Myths About Being a Donor- Brought to You by Done Vida

By Saumya Shiohare @myriadmusings1
Disclosure: this post is sponsored by Done Vida. Compensation was provided for this post, all opinions are my own.
I have done my part, now it is your turn to do your part by having a conversation with your friends and family about DONE VIDA .
Life is a precious gift from God to mankind, and should be celebrated every day. You strive everyday to give meaning and direction to your life, but by being an organ donor you can make an impact and give direction to someone's life, even after death. Done Vida is a federally-designated, local non-profit organization in charge of the recovery of organs, eye and tissue for transplantation.

The current statistics state that:
  • As of December 15, 2017 there are 115,757 people on the waitlist in the United States.
  • In the Washington DC metropolitan area alone, there are 2,203 people waiting for a life saving transplant.
  • The number of Hispanic/Latinos on the national waitlist is 22,625 and 199 in the Washington, DC metropolitan area.
  • 21 people die each day waiting for a life saving transplant.
  • Every 10 minutes, another person is added to the waitlist.
  • One person can save up to 8 lives by donating heart, two kidneys, the liver that can be split in two sections, two lungs, one pancreas and small intestines.

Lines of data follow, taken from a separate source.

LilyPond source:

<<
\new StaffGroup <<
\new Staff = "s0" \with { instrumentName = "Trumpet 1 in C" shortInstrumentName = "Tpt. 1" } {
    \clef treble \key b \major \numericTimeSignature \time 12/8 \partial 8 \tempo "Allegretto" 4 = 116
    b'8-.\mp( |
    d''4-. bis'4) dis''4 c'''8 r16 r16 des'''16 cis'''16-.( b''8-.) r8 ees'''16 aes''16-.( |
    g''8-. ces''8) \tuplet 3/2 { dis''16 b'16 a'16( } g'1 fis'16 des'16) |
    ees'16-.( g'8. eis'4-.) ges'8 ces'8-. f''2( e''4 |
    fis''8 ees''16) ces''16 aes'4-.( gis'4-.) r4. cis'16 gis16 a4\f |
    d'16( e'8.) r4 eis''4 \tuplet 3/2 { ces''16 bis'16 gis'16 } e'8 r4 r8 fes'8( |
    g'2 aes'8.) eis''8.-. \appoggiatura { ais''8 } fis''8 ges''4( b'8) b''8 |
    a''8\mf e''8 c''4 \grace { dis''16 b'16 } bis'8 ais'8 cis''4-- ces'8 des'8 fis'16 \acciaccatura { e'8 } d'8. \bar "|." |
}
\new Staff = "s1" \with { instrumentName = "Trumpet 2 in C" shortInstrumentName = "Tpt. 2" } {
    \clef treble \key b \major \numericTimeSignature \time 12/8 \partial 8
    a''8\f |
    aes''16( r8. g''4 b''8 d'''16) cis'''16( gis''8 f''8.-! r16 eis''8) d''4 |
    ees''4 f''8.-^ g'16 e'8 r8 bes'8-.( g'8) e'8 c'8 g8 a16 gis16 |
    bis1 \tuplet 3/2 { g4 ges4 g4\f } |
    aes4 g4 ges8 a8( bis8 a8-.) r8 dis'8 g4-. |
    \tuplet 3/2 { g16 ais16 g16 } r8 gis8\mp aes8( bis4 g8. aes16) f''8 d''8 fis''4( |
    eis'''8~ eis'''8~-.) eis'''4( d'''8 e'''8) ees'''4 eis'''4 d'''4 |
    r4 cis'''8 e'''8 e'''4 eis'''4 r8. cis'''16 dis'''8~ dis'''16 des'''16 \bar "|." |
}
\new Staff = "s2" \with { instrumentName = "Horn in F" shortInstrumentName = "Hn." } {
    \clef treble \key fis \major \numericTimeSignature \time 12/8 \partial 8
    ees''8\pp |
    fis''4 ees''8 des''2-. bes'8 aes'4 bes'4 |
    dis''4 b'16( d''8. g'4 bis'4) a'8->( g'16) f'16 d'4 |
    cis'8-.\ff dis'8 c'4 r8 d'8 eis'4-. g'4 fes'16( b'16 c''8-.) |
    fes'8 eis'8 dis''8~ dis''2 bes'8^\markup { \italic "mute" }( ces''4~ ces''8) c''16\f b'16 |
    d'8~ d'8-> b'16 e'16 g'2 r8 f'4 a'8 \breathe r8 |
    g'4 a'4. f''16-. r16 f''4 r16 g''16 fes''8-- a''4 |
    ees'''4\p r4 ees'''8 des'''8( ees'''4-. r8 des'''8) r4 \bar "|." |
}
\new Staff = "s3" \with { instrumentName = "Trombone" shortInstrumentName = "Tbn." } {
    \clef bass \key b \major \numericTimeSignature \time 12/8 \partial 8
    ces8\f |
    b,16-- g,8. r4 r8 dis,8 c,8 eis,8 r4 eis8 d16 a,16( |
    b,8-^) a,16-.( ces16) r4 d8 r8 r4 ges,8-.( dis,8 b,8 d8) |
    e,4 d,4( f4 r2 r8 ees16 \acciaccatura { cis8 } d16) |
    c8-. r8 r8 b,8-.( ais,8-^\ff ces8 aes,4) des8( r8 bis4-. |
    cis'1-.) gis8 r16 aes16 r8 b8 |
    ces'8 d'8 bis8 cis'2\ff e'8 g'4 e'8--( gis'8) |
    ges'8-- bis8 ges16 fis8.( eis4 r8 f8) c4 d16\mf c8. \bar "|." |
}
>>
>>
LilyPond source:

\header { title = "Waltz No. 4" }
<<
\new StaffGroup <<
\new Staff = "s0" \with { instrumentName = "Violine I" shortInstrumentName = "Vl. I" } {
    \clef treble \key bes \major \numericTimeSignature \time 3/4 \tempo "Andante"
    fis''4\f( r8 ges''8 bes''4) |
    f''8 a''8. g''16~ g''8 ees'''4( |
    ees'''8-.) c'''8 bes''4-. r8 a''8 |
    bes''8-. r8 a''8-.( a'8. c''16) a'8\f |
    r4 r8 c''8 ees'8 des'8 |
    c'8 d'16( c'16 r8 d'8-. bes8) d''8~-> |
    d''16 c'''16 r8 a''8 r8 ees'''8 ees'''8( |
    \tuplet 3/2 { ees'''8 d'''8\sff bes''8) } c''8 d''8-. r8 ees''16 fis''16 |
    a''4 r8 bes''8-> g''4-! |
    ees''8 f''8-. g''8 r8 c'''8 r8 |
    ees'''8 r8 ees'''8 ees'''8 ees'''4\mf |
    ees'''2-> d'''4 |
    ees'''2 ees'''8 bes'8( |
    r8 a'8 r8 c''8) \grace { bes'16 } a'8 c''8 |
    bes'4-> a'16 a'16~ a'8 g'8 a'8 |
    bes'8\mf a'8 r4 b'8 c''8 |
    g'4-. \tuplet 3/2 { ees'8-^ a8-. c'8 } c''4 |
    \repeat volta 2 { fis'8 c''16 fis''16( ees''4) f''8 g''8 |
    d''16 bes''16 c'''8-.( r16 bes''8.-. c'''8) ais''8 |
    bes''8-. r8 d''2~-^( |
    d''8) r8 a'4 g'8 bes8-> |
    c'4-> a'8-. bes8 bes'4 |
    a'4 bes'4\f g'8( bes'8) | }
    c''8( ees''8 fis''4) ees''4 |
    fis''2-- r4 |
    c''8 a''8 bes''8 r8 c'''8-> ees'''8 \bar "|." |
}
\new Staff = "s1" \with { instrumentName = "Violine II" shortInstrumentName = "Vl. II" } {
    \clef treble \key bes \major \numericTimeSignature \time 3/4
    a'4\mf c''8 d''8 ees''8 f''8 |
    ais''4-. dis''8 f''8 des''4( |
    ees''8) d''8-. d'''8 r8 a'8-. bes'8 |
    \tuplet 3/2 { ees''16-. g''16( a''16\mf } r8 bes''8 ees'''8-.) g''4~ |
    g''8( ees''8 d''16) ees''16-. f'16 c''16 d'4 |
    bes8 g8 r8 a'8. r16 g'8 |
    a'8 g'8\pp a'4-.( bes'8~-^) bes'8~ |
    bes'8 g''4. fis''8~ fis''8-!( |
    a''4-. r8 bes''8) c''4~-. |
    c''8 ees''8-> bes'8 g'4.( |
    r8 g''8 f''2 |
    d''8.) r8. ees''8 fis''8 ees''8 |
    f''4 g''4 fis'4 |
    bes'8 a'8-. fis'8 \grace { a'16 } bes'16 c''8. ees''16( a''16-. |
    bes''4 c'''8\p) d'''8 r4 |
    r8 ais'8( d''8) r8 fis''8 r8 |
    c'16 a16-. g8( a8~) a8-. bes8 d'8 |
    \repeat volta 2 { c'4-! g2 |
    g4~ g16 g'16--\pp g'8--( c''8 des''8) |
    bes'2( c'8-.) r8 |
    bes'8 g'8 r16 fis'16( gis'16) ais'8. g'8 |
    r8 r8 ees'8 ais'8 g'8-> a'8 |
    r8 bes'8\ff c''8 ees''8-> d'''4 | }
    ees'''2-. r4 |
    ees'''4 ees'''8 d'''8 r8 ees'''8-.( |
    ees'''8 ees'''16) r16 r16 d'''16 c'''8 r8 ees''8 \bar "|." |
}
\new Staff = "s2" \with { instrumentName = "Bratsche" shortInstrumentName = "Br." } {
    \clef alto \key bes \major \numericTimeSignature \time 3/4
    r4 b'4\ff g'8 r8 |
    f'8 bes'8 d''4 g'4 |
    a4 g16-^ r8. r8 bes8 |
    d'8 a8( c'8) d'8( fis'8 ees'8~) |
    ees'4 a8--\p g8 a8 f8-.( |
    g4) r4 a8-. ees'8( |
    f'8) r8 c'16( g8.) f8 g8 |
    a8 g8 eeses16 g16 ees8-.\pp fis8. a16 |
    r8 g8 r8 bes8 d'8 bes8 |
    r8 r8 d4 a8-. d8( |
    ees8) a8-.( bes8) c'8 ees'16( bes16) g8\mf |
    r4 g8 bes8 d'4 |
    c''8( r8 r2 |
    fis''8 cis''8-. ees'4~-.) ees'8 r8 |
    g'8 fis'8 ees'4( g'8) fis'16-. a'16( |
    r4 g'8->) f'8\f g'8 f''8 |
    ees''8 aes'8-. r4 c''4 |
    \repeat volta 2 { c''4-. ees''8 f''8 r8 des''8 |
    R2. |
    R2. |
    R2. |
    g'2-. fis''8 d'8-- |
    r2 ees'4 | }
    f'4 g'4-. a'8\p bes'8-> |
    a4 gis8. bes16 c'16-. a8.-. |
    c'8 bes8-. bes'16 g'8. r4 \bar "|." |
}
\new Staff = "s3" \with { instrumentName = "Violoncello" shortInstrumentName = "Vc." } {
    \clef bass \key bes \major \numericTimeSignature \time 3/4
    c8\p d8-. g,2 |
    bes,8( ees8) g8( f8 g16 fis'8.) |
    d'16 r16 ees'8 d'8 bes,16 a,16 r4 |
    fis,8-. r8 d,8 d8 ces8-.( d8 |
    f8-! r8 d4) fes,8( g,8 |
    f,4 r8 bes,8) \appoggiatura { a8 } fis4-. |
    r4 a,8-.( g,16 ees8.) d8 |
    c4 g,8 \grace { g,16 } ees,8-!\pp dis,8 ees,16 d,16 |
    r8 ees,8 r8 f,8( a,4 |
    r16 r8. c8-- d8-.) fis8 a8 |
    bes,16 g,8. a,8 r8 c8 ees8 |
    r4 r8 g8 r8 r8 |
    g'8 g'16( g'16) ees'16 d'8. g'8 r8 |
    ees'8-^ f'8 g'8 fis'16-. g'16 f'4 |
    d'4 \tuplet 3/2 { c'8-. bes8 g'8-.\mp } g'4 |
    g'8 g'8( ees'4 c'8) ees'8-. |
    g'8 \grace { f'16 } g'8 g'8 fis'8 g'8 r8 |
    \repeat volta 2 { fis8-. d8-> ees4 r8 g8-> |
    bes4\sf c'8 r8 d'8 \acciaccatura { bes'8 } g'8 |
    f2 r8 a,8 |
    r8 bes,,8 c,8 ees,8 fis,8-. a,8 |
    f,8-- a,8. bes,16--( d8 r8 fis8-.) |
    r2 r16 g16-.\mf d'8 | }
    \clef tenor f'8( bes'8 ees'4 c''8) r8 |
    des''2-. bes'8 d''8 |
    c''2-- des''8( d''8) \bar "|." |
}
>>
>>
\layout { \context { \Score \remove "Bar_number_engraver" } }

SOME  MYTHS Although donation and transplantation can take place successfully between individuals from different racial or ethnic groups, transplant success is often better when organs are matched between people of the same racial or ethnic background.

There are several myths when it comes to being an organ donor:
1) If I  have a heart on my driver’s license, the doctors will not try to save my life? - Medical professionals do not have access to such information. They can by no means proceed with any organ donating procedures without consulting with DONE VIDA.
2) I am too old or too sick to be a donor. - No on is too old or sick to be an organ donor. The transplant happens only after death and based on the medical condition and health of your organs, the medical professionals decide the fate of your organs. So, one must register to be an organ donor.
3) My religion does not support organ donation - None of the religions in the world are against donating organs. They infact support and encourage this social and human cause. If you still have doubts, it is good to get advice from a spiritual advisor.
4) There is a cost to be an organ, eye and tissue donor. - There is no cost to the donor’s family for donation. The donor family has to bear the medical expenses  before death and any costs associated with all funeral arrangements.